Wednesday, December 16, 2009

A good poem can help you win the world cup


If I had to chose my favorite all around director of the past decade it would be Clint Eastwood. No other director has put out as many quality films as he has the past ten years. Invictus (2009) is not his best film, but it certainly is another solid effort from the great director.

It is always difficult to do sports movies because the film has to be more about the process then the end result of the game. We watch sports because they are not scripted and we don't know what is going to happen, here you have a film about a tournament and a team where we already know the end results. So Eastwood's challenge here is to elevate the film to another level, beyond the sport, and he has mixed success with this. To try and achieve this he cast his old friend Morgan Freeman as Nelson Mandela and shows us a sliver of this mans life during the 1995 world cup and what the tournament meant to Mandela as a person and as the leader of South Africa. Freeman is spot on as Mandela and surely deserves another Oscar nomination. Where the film could have done more is to give us a better understanding of the politics of the South African nation beyond the racial problems we saw represented through the Rugby team. The film made Mandela seem like he had a bit of tunnel vision when it came to all the problems he was certainly dealing with.
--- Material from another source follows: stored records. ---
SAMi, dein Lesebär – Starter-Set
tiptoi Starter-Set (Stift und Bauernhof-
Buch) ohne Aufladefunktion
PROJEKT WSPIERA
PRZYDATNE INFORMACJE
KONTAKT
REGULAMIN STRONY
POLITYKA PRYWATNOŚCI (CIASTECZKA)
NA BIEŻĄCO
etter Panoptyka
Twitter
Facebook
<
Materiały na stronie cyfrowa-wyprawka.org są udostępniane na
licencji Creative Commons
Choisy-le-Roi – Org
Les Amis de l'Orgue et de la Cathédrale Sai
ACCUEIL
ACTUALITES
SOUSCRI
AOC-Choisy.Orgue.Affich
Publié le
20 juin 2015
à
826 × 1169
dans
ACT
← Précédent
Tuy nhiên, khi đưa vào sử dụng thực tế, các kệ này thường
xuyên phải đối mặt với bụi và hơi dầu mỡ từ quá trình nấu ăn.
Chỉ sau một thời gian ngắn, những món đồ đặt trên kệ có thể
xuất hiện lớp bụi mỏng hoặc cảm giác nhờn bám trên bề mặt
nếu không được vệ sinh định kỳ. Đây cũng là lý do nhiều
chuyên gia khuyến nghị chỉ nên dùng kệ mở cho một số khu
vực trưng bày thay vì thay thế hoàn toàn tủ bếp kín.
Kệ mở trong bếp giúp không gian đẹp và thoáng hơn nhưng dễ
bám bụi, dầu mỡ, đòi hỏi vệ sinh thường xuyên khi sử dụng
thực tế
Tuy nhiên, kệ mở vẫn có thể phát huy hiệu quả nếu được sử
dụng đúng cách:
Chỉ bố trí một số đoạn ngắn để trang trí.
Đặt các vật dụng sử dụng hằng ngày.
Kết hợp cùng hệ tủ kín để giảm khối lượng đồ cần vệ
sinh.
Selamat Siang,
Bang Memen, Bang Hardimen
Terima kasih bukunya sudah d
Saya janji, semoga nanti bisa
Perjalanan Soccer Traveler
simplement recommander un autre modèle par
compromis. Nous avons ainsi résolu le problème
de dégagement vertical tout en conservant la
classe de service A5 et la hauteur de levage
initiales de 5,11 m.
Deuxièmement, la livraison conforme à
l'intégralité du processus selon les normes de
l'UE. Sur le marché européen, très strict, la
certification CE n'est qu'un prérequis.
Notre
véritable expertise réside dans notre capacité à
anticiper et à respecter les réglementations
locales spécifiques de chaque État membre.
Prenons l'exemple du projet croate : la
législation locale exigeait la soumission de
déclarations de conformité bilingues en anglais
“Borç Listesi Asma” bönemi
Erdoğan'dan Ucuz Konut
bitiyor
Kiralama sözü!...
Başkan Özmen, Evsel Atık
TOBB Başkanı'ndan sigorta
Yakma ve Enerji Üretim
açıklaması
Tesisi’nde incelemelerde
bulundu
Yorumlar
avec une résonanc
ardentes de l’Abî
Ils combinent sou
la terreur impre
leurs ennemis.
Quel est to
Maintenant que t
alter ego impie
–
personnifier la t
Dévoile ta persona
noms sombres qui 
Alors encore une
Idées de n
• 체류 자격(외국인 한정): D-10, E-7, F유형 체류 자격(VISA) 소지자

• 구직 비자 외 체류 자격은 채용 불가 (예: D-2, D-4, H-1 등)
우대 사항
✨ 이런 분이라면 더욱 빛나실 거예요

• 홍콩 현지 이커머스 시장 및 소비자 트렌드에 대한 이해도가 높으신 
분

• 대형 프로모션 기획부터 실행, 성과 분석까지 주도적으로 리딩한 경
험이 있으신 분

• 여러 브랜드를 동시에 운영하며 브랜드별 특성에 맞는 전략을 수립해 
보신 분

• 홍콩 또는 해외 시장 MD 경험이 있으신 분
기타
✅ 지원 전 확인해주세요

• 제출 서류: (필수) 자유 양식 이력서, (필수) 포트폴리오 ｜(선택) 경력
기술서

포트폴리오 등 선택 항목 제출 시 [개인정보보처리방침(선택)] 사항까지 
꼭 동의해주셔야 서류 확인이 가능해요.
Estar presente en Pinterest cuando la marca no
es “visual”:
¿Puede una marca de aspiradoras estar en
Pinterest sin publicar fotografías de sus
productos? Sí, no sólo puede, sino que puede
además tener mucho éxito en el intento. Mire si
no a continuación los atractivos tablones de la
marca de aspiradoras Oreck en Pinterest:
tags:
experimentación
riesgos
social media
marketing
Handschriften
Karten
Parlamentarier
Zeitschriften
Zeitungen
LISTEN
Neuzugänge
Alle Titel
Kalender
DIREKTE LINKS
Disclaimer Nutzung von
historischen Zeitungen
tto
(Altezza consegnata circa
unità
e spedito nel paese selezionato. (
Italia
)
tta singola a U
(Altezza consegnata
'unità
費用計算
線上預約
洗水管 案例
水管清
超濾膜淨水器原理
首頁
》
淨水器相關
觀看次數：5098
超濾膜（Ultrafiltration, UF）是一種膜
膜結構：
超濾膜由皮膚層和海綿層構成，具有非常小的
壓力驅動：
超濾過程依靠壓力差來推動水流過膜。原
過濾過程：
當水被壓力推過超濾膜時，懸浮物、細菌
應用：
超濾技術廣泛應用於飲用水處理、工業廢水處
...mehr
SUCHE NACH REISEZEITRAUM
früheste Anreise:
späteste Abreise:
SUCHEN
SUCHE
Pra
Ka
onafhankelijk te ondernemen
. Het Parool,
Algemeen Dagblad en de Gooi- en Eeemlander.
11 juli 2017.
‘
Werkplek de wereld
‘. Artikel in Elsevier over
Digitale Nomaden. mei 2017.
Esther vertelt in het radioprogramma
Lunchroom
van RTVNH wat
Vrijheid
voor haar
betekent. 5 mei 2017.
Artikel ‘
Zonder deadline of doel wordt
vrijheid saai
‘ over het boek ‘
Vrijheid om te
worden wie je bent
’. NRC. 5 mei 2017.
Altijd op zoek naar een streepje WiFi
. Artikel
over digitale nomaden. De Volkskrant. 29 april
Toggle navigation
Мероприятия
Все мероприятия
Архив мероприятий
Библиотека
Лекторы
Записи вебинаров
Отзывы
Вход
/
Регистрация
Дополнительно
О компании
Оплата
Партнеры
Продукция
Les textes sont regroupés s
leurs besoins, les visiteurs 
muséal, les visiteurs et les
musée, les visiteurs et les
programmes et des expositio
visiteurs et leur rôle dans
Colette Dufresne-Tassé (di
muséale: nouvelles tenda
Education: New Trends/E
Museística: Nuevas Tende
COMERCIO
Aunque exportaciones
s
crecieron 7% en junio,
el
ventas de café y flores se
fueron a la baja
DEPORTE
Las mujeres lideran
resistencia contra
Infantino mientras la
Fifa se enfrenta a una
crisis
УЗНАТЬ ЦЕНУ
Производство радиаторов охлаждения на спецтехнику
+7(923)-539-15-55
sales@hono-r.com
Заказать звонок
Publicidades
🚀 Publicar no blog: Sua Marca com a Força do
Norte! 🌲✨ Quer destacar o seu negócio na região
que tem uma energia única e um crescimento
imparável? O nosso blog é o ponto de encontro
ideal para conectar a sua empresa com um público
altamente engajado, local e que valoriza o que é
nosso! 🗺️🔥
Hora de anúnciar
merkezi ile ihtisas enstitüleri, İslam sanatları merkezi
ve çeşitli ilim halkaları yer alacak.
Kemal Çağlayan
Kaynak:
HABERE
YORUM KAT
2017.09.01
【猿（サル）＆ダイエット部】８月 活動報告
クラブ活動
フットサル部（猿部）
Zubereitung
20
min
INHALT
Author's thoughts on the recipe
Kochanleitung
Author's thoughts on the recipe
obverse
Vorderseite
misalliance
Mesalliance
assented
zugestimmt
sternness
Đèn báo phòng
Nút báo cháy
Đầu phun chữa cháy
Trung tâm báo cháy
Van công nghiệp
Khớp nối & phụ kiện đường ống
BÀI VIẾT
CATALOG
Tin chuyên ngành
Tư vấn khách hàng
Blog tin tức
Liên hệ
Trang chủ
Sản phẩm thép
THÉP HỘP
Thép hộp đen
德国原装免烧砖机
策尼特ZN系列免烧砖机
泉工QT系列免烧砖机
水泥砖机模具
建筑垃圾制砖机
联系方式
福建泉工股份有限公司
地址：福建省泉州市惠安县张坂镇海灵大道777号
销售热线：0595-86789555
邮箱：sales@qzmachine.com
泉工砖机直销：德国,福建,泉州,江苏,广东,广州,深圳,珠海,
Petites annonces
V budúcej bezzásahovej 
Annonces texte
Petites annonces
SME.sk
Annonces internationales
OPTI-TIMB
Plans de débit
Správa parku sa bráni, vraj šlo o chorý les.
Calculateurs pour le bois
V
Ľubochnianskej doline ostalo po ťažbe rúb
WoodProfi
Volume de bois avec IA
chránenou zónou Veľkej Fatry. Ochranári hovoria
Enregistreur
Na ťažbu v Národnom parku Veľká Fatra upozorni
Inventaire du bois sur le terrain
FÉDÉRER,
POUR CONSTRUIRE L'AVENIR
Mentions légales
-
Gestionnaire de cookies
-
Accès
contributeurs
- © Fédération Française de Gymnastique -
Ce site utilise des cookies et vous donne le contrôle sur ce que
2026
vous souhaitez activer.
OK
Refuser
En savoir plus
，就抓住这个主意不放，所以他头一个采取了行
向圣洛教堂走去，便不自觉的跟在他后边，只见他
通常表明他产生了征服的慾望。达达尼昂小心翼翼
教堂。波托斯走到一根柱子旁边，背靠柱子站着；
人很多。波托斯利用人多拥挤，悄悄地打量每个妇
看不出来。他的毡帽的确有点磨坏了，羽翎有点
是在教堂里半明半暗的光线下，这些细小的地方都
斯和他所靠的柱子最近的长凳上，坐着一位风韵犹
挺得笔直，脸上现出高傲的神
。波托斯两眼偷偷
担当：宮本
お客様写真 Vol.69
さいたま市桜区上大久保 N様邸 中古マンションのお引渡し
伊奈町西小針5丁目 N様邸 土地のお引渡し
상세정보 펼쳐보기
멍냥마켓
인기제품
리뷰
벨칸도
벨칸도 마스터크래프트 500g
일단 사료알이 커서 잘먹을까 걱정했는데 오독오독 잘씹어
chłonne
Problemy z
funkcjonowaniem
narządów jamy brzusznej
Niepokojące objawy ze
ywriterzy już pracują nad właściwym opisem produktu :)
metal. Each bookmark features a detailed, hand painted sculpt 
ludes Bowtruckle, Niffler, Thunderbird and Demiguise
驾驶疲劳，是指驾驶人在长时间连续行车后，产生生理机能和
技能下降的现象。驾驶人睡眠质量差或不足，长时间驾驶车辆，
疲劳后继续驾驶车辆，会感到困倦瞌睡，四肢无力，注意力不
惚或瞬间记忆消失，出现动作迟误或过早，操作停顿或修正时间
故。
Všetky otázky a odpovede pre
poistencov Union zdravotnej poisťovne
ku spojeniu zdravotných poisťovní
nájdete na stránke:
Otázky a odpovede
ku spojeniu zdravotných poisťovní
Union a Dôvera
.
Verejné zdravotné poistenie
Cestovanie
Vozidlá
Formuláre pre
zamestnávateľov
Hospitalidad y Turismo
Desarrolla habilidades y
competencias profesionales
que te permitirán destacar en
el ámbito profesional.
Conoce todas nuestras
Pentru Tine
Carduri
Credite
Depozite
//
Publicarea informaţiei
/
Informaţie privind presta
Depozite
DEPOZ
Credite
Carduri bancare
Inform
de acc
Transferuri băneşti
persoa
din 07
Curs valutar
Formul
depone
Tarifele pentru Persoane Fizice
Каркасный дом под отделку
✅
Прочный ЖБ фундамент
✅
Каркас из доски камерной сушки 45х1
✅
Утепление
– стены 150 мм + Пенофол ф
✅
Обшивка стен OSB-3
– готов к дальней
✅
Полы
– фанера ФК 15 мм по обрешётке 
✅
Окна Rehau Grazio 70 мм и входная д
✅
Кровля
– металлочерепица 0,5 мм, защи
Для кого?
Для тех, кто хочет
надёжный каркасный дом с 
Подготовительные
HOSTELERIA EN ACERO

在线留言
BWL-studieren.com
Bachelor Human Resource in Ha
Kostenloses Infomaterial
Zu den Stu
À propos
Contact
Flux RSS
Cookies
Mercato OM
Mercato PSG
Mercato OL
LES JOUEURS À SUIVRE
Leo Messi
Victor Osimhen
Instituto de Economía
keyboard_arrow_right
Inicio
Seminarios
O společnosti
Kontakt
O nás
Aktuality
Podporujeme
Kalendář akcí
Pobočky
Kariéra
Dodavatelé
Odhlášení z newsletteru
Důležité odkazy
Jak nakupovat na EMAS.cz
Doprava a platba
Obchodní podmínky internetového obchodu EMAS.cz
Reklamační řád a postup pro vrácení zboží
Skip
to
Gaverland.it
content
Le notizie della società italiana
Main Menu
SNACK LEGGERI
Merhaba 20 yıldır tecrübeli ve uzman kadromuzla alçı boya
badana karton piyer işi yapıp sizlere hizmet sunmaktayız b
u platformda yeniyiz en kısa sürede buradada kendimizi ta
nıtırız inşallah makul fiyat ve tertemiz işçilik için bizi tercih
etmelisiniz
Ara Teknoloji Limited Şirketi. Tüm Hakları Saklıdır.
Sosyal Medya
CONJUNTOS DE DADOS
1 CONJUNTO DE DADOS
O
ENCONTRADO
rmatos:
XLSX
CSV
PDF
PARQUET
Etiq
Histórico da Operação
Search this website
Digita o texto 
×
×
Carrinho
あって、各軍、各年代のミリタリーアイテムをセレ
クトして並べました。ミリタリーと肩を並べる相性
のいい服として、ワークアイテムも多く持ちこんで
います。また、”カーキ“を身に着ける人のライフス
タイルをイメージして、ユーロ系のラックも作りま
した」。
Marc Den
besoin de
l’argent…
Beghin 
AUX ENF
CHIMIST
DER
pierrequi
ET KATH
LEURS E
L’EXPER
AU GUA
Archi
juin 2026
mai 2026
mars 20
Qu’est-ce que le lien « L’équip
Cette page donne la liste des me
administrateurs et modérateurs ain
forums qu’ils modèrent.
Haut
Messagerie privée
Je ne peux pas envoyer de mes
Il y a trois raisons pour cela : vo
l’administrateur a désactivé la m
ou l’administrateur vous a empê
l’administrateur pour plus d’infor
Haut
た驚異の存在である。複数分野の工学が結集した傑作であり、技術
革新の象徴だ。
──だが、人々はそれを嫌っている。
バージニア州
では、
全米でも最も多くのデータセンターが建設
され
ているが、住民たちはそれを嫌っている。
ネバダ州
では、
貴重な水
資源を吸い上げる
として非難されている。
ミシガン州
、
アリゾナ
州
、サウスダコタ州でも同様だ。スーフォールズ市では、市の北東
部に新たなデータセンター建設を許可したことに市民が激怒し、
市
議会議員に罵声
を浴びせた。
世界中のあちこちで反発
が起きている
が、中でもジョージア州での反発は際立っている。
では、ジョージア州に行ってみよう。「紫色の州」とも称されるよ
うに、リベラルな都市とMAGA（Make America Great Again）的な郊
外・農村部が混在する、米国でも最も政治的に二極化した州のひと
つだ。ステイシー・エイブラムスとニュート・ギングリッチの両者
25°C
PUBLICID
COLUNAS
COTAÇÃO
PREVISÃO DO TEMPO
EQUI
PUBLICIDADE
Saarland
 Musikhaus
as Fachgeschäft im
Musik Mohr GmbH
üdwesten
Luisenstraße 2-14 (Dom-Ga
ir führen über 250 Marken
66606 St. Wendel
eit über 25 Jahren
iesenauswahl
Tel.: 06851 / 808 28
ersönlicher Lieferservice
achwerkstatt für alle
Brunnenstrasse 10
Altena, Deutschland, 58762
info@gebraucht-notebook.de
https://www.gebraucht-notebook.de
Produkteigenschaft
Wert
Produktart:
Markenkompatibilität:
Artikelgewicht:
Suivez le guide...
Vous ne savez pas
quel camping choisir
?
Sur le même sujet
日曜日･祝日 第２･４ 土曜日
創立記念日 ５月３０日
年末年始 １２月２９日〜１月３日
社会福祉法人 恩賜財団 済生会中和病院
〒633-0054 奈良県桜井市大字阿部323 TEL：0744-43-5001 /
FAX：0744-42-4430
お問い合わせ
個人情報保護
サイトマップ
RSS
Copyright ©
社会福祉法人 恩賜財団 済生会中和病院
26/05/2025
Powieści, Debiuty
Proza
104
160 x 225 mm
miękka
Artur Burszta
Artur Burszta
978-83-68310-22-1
Matt Damon has never been better as the captain of the Springbok rugby team and the man that Mandela projected his hopes onto. Damon plays this character with a subtle weight of the world demeanor, but never goes over the top with outwardly emoting what he is certainly feeling inside. Damon should be sure to see a supporting actor nomination come the Oscars.

Despite my enduring love for Eastwood as a director, my criticism of his has always been the same, he depends to much on exposition and sometimes goes overboard with his sentimentality (I never want him to change because when it works it is great). In Invictus Eastwood sometimes tips the scales towards the overly sentimental way, especially during the last Rugby game. There are a few times he plays a cheesy song with slow motion and you wonder if your not watching Mighty Ducks 4. However Eastwood is a master director and despite the few times he goes over the top there are also many genuine moments that rang true and were inspiring. You know you are in the hands of a great director when your watching a political movie about Rugby (a sport I know nothing about) and am never once bored.

Should Invictus win best picture? No. But Eastwood should be proud of this film, and it is another notch in the great directors belt. I hope Eastwood can continue to make movies for another 20 years.